### Consigne a:
Recopiez fidèlement le passage de l'extrait sur Gaza qui commence par « Après une semaine » et se termine par « censés s’y cacher. ».

### Extrait du texte:
Visitant ce site après la (seconde) guerre
du Liban, le général d’état-major Dan Halutz déclara à la presse
que les soldats « se préparaient au scénario appelé à se
dérouler dans l’agglomération densément peuplée de Gaza-Ville ».
Après une semaine de bombardements de Gaza, Ehud Barak (y) a
assisté à une répétition de l’offensive terrestre. Des équipes
de télévisions étrangères l’ont filmé tandis qu’il observait des
troupes d’infanterie en train de conquérir la ville bidon,
prenant d’assaut les maisons vides et, on s’en doute, tuant les
« terroristes » censés s’y cacher.
« Le
problème, c’est Gaza », déclara en juin 1967 Levy Eshkol,
Premier ministre d’alors. Mi-figue, mi-raisin, il ajouta : « J’y
étais, en 1956, et j’ai vu des serpents venimeux ramper dans la
rue. Nous devrions en installer certains dans le Sinaï et, avec
un peu de chance, les autres y émigreront eux aussi… » Eshkol
disait cela dans le contexte d’une discussion portant sur les
territoires occupés récemment : les membres de son cabinet et
lui, ils voulaient bien de la bande de Gaza, mais pas des gens
qui y vivaient.

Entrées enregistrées
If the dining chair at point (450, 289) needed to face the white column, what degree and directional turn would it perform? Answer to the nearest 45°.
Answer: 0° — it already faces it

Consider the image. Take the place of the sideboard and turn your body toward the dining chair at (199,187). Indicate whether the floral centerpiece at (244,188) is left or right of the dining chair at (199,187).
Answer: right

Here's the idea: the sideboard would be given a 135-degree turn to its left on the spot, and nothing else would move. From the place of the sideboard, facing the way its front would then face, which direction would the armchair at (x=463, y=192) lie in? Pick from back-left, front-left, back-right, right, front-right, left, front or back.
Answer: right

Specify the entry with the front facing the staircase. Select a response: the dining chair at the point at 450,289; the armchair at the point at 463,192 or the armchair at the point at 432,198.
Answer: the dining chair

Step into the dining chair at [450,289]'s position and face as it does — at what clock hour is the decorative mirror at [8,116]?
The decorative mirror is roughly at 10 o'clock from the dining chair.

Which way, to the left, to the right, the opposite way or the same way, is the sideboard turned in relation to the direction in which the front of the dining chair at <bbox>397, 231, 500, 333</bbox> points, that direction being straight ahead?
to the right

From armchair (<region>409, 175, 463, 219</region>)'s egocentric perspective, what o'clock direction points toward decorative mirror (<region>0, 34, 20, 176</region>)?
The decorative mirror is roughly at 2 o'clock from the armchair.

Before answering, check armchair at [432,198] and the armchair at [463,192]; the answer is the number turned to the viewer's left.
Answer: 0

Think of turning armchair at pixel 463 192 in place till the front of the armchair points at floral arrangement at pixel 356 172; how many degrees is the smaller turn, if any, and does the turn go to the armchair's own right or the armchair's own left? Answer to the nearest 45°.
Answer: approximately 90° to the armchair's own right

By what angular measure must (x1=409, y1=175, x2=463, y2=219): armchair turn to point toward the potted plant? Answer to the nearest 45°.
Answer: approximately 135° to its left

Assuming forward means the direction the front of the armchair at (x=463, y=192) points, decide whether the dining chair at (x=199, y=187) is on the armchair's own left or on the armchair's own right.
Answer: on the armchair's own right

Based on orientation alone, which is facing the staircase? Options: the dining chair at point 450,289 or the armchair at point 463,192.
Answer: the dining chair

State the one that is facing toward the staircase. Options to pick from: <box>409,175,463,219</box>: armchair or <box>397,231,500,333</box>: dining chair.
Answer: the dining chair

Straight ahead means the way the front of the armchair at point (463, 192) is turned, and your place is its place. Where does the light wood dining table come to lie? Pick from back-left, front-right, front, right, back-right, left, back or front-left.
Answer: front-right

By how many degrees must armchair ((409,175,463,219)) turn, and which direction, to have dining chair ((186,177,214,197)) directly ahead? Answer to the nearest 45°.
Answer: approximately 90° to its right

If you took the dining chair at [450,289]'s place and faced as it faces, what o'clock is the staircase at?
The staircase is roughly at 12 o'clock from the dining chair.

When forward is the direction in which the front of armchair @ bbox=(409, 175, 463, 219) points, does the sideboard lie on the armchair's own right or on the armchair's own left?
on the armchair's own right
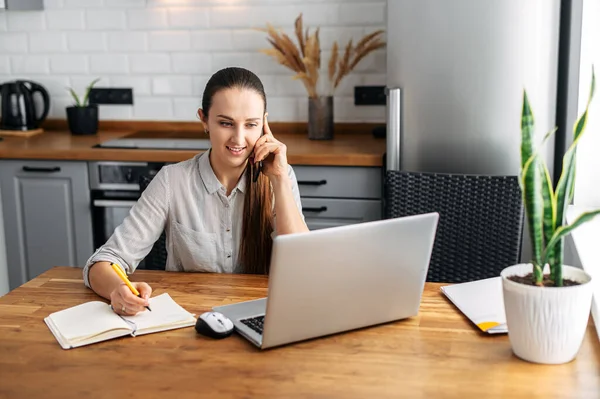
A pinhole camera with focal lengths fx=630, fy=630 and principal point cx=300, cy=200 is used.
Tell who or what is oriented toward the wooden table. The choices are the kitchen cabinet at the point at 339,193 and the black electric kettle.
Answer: the kitchen cabinet

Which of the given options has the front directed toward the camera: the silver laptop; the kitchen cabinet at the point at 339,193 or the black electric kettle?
the kitchen cabinet

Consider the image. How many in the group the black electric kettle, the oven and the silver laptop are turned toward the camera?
1

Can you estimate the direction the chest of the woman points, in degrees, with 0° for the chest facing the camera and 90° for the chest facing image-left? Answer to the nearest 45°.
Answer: approximately 0°

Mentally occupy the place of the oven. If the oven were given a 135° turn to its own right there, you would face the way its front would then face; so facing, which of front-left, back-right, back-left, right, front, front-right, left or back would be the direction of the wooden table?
back-left

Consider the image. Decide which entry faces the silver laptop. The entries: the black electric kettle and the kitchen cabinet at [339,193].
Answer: the kitchen cabinet

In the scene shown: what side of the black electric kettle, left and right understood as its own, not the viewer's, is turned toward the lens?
left

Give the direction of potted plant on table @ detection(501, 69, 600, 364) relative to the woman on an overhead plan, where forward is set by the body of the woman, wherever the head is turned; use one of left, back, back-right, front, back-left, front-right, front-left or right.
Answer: front-left

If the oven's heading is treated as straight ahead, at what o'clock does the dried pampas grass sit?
The dried pampas grass is roughly at 9 o'clock from the oven.

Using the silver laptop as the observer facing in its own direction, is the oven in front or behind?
in front

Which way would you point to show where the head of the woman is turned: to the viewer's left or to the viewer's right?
to the viewer's right

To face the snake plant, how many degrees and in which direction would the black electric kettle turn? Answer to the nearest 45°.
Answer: approximately 90° to its left

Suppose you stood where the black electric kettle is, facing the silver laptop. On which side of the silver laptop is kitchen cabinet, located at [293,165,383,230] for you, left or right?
left

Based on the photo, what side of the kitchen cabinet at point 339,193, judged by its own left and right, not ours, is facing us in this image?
front

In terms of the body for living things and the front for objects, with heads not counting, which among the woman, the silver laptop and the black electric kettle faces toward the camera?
the woman

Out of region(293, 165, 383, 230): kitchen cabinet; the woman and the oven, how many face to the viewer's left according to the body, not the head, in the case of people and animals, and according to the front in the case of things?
0
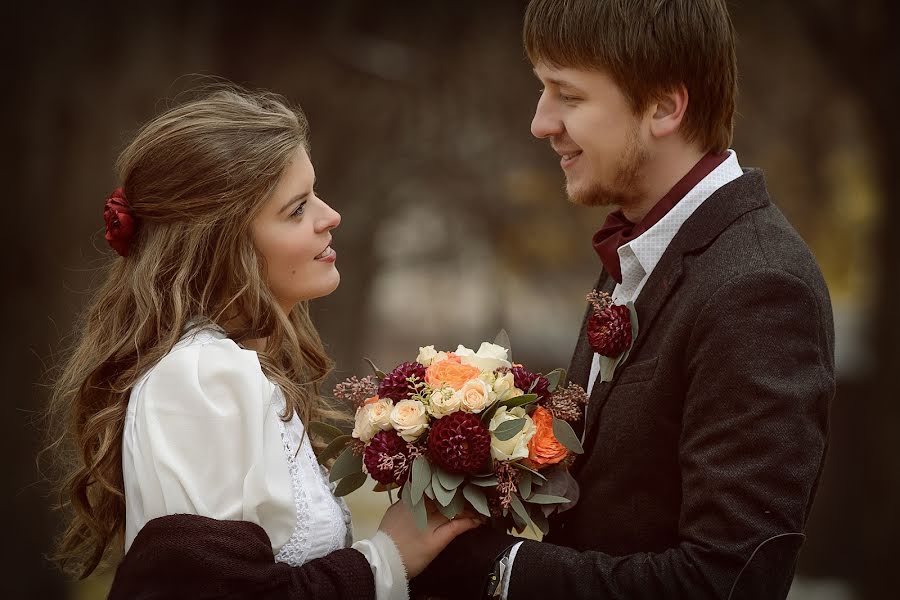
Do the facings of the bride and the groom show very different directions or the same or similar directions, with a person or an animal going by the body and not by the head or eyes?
very different directions

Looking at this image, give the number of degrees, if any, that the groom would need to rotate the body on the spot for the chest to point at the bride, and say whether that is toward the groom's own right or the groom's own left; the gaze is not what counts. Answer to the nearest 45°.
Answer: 0° — they already face them

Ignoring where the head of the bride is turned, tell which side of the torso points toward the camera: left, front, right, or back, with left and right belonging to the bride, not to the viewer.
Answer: right

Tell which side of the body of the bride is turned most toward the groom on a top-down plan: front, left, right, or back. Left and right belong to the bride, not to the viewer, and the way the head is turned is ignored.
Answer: front

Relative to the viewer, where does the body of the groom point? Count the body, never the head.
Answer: to the viewer's left

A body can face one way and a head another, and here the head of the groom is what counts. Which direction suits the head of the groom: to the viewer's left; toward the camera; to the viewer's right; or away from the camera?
to the viewer's left

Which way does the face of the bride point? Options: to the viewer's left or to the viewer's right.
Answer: to the viewer's right

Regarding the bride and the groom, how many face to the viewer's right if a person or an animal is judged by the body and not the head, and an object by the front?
1
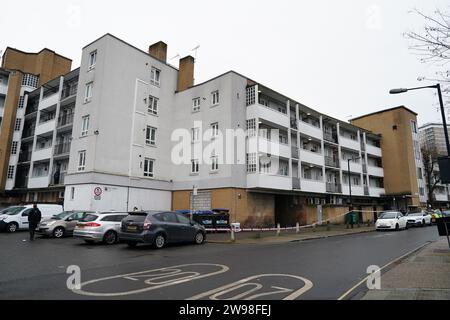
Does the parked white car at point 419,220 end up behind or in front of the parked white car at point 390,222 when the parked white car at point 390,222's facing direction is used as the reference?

### Consigne b:
Présentez sous forme de liste numérotée les lignes du listing en commençant par celle qui contient « When forward is » et en terminant par celle qui contient « Answer: front-left », ces deux lignes comprises, sans les lignes vides. Ne reprenez pas les images dans votre réponse.

### Zone de réponse a:
Après une semaine de bombardements de Gaza, Ehud Barak (y) a
assisté à une répétition de l’offensive terrestre. Des équipes
de télévisions étrangères l’ont filmé tandis qu’il observait des
troupes d’infanterie en train de conquérir la ville bidon,
prenant d’assaut les maisons vides et, on s’en doute, tuant les
« terroristes » censés s’y cacher.

### Zone de réponse b:
1. When forward is the direction in which the front of armchair @ bbox=(409, 175, 463, 219) points, does the sideboard lie on the armchair's own right or on the armchair's own left?
2. on the armchair's own right
3. A pinhole camera with focal lengths fx=630, fy=630 and principal point cx=300, cy=200 is used.
4. Tell who or what is oriented toward the wooden table. The choices are the kitchen cabinet at the point at 339,193 and the black electric kettle.
5. Answer: the kitchen cabinet
6. Which of the given options has the front directed toward the camera: the silver laptop; the kitchen cabinet at the point at 339,193 or the black electric kettle?
7. the kitchen cabinet
8. Consider the image. How many in the group the black electric kettle, the oven and the silver laptop are turned toward the camera?
9. 1
10. Can you estimate the direction the chest of the woman points, in degrees, with 0° for the chest facing the camera and 90° for the chest facing image-left? Answer to the nearest 45°.
11. Answer: approximately 0°
12. Mentally occupy the place of the oven. If the oven were given a 135° turn to its own right there, you would face the way its front would then face; so facing, which of front-left, back-right, back-left, right, front, front-right, left or back would be the direction of the wooden table?
13. back-left
14. Consider the image. Decide which entry faces the silver laptop. The entries: the black electric kettle and the kitchen cabinet at [339,193].
15. Answer: the kitchen cabinet
16. In the scene shown: what side of the black electric kettle, left and right understood as its own, not the viewer's, is turned toward the lens?
17. left
18. Give the direction of potted plant on table @ detection(501, 69, 600, 364) relative to the woman on an overhead plan, where forward is set by the body of the woman, wherever the head is turned; use one of left, back, back-right, front, back-left, front-right, front-left or right.
19. Answer: front-left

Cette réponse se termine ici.